La reciente aprobación en Israel de la pena de muerte por horca para terroristas convictos de atentados mortales ha encendido el debate global sobre la aplicación de la pena máxima, especialmente en un contexto donde países vecinos aplican castigos capitales de forma rutinaria sin generar el mismo nivel de escrutinio internacional. Mientras la medida israelí genera titulares y condenas, otros Estados de la región ejecutan sentencias similares por delitos como adulterio, apostasía o homosexualidad, pasando mayormente desapercibidos.

El Parlamento israelí dio luz verde a una ley que permite la ejecución por horca a terroristas condenados por atentados que causan múltiples víctimas mortales, una medida impulsada por la derecha dura como respuesta a la escalada de violencia reciente. La norma, aprobada con amplio respaldo, busca disuadir ataques y enviar un mensaje de máxima severidad, aunque su aplicación práctica enfrenta obstáculos constitucionales y judiciales. Organizaciones de derechos humanos ya la critican por romper con la tradición abolicionista parcial de Israel desde 1962.

Sin embargo, el foco internacional sobre esta decisión contrasta con el silencio ensordecedor ante regímenes vecinos donde la pena de muerte es norma cotidiana y mucho más amplia en su aplicación. Irán ejecuta numerosos cientos de personas por delitos como apostasía, consumo de drogas, adulterio o relaciones homosexuales, con métodos que incluyen ahorcamiento público y lapidación. Arabia Saudita aplica decapitaciones por brujería, terrorismo o conducta inmoral, mientras que en Yemen y Siria las sentencias capitales por "crímenes morales" se dictan en tribunales sumarios sin apelación efectiva.

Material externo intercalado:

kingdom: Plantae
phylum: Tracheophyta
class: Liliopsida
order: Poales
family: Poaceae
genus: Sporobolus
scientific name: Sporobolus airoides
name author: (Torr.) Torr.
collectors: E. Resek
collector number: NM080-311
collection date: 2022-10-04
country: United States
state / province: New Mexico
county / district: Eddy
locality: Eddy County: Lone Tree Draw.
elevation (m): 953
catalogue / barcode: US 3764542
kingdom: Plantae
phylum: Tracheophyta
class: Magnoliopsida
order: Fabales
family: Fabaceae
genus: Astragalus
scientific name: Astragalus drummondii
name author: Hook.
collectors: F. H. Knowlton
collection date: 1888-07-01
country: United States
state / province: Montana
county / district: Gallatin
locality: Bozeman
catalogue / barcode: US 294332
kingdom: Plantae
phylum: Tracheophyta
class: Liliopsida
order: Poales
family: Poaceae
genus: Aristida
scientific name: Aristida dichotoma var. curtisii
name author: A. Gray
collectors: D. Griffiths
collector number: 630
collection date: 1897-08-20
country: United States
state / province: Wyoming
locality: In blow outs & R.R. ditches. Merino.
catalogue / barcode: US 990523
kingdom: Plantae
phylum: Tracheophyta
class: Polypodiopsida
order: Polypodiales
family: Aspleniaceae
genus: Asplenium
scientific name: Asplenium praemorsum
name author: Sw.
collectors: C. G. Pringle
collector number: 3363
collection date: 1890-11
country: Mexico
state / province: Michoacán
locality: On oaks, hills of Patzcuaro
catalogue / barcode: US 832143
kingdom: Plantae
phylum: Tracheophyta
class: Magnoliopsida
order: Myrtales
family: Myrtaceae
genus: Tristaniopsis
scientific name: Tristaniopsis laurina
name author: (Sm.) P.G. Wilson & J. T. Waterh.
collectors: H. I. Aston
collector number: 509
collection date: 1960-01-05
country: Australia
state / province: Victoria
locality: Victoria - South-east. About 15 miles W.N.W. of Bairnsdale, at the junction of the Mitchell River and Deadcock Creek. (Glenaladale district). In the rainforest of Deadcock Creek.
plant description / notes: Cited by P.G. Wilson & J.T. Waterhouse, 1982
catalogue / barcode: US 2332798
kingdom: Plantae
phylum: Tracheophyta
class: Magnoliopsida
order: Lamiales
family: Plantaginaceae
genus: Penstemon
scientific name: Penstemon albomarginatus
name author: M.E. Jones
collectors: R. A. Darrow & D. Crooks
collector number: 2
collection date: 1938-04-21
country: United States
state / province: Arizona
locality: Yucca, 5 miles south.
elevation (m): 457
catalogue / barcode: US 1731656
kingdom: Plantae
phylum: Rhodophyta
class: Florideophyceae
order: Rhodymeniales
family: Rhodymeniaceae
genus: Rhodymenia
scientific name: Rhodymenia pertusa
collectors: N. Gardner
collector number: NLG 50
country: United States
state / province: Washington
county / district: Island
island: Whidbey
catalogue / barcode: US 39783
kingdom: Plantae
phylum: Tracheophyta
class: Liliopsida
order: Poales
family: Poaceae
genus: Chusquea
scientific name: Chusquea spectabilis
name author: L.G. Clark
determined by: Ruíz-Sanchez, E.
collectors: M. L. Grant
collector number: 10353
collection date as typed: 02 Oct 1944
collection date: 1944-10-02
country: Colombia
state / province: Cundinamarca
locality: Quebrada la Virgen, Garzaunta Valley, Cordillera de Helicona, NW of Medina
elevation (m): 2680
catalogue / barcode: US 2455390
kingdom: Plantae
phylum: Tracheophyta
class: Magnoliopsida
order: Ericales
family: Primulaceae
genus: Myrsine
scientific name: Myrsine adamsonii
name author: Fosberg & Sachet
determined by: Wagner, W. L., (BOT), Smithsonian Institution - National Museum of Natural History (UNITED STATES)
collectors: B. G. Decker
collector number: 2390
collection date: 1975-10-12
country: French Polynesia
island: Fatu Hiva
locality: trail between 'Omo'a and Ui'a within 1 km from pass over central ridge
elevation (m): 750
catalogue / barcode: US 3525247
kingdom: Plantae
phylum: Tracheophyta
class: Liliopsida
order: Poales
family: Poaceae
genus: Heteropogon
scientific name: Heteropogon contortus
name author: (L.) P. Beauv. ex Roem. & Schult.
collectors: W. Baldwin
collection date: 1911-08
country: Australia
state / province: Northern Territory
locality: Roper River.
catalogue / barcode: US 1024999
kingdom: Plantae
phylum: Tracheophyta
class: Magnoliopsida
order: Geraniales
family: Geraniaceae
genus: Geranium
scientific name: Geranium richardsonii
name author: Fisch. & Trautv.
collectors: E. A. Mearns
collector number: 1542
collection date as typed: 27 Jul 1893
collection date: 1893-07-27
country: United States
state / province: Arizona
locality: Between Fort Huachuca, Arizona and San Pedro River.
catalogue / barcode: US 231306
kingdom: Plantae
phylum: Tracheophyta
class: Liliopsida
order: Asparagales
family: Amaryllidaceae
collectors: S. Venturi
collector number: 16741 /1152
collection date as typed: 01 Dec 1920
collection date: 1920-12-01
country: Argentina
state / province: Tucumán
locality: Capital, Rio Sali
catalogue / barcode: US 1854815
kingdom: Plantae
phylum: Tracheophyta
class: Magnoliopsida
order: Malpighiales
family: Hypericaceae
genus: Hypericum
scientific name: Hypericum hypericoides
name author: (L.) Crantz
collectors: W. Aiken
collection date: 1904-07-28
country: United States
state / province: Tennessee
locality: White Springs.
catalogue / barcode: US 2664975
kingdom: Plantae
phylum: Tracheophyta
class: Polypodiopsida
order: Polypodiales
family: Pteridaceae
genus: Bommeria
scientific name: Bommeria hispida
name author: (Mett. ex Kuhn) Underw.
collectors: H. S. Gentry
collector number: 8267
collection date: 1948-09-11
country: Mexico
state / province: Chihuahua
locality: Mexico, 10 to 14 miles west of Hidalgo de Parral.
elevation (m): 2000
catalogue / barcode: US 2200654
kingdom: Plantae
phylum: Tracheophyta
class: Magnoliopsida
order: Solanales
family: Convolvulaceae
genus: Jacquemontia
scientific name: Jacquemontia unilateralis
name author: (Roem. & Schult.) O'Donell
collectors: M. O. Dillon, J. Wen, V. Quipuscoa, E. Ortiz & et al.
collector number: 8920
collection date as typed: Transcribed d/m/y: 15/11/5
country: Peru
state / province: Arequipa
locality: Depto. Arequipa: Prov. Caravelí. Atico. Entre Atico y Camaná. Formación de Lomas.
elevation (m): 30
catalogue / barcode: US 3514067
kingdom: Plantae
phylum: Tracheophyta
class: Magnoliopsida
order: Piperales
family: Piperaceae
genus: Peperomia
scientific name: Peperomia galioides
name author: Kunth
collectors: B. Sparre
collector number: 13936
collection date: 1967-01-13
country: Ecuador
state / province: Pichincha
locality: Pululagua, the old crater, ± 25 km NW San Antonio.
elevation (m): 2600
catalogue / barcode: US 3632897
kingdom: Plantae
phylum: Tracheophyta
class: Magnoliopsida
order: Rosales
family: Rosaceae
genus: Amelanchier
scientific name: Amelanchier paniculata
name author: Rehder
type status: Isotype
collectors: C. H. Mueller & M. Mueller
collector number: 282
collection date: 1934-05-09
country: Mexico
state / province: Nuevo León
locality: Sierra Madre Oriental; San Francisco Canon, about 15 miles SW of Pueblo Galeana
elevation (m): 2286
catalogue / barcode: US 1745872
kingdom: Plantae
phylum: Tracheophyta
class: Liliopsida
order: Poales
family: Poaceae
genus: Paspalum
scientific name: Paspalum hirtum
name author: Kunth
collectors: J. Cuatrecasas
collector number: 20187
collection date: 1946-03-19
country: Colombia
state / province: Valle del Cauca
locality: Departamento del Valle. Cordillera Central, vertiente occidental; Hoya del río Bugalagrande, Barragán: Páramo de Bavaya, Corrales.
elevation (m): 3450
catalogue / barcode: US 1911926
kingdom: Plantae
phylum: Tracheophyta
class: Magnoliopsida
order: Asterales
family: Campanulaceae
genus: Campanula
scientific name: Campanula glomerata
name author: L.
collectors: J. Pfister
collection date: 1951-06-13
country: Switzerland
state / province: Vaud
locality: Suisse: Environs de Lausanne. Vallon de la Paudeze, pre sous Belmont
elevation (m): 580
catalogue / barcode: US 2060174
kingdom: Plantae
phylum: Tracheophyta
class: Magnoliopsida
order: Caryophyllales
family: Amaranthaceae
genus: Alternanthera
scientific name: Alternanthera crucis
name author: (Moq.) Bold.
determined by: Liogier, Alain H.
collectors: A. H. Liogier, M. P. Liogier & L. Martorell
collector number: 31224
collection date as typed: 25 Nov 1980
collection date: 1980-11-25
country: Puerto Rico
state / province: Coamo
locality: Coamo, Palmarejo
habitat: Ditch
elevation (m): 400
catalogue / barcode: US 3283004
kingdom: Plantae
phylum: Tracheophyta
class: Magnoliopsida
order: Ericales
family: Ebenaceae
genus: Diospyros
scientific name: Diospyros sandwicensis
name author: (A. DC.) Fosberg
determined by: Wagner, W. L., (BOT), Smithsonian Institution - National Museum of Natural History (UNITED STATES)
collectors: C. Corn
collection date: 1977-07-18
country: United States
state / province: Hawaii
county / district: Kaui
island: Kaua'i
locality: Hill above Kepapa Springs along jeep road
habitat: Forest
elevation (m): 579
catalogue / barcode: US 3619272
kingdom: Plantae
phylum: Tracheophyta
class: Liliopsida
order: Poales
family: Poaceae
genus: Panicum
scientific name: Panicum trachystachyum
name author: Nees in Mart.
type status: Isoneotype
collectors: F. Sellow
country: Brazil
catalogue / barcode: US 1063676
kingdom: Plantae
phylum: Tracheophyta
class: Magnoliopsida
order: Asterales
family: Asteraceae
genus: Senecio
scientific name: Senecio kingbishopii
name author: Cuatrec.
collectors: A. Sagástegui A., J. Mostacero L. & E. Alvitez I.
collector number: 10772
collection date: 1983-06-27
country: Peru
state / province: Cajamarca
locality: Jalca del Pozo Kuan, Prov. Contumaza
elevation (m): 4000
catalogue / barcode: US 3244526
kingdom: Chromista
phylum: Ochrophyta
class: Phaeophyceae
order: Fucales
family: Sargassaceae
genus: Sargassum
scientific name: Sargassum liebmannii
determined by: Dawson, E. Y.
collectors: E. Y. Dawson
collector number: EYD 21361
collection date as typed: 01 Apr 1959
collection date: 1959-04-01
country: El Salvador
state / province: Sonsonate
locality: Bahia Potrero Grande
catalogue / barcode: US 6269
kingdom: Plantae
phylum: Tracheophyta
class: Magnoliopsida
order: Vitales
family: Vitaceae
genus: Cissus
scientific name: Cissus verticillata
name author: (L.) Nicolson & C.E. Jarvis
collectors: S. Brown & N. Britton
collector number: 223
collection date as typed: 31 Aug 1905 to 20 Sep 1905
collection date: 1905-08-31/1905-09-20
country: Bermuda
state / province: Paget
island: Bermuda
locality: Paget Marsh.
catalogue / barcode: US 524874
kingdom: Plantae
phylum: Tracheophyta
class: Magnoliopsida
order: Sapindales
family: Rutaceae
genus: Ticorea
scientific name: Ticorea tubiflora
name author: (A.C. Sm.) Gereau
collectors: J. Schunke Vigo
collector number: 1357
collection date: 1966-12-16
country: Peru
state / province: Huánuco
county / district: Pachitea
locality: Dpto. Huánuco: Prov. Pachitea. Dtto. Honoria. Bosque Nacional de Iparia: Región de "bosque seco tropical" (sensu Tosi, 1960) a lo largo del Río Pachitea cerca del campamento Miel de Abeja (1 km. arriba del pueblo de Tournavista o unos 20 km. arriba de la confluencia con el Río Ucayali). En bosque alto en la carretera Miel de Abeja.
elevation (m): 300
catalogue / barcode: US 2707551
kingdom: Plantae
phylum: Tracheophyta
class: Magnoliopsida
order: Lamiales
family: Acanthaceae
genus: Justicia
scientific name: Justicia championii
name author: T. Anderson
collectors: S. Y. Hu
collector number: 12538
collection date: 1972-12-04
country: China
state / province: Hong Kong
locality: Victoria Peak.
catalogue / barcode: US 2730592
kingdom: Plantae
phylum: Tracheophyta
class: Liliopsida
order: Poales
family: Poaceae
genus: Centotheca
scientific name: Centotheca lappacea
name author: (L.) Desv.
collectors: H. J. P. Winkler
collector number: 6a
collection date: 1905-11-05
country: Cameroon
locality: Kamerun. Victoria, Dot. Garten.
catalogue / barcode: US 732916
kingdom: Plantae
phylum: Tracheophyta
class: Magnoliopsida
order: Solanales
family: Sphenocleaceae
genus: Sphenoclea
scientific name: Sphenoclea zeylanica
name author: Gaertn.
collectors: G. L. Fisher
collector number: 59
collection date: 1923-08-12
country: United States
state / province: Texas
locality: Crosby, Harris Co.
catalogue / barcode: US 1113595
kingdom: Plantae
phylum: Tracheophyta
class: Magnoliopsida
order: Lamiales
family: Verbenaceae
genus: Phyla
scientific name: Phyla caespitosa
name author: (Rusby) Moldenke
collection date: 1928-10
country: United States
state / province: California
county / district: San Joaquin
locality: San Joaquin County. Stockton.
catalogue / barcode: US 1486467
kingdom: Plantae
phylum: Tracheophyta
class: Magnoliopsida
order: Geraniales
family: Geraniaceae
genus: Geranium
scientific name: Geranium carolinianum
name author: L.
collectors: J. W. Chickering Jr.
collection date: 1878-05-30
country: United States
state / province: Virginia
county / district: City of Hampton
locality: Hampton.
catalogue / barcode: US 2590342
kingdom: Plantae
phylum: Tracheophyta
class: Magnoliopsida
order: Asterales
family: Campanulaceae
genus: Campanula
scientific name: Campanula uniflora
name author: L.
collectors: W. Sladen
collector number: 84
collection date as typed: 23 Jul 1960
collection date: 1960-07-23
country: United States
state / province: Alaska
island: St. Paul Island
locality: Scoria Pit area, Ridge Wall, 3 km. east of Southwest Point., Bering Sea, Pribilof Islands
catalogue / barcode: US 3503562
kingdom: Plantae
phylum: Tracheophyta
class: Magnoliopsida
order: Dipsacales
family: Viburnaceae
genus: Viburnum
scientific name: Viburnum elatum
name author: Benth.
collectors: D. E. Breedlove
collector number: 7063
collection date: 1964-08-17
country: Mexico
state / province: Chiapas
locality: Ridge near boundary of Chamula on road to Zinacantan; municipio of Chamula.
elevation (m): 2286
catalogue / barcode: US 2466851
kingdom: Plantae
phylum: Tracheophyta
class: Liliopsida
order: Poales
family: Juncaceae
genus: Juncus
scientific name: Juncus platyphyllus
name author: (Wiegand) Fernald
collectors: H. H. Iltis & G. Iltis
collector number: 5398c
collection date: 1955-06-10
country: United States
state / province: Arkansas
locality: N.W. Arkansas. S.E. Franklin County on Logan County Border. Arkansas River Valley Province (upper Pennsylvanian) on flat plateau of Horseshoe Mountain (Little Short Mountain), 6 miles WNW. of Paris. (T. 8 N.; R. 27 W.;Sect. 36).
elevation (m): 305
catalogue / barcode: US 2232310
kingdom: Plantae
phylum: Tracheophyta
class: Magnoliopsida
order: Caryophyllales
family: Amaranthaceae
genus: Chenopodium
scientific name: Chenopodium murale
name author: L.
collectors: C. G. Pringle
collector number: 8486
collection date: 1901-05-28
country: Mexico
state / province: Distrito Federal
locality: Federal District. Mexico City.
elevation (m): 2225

En países como Líbano, Jordania y Egipto, la horca y el fusilamiento persisten para traición, espionaje o delitos sexuales, aunque con menor frecuencia. Esta disparidad genera preguntas legítimas: ¿por qué una pena de muerte específicamente contra terroristas genera más controversia que ejecuciones masivas por motivos religiosos o sexuales en la misma región? La respuesta parece radicar en percepciones políticas: Israel, como democracia occidental, enfrenta estándares más altos de escrutinio, mientras regímenes autoritarios operan con relativa impunidad mediática.

La doble vara de medir no es solo percepción. Amnistía Internacional y Human Rights Watch documentan millas de ejecuciones anuales en Oriente Medio, pero las campañas contra Israel suelen ser más viscerales y mediáticas: El progresismo global critica duramente a Tel Aviv mientras minimiza violaciones sistemáticas en Teherán o Riad. Si el argumento es la defensa de la vida humana, debería aplicarse sin excepciones geográficas.

El debate trasciende la pena capital: revela cómo los derechos humanos se instrumentalizan en función de alianzas políticas. Israel argumenta autodefensa en un entorno hostil; sus críticos ven barbarie. Los vecinos, mientras tanto, ejecutan sin complejos y sin boicots. Colombia, abolicionista desde 1910, observa este contraste como recordatorio de que la coherencia ética no siempre guía el discurso internacional.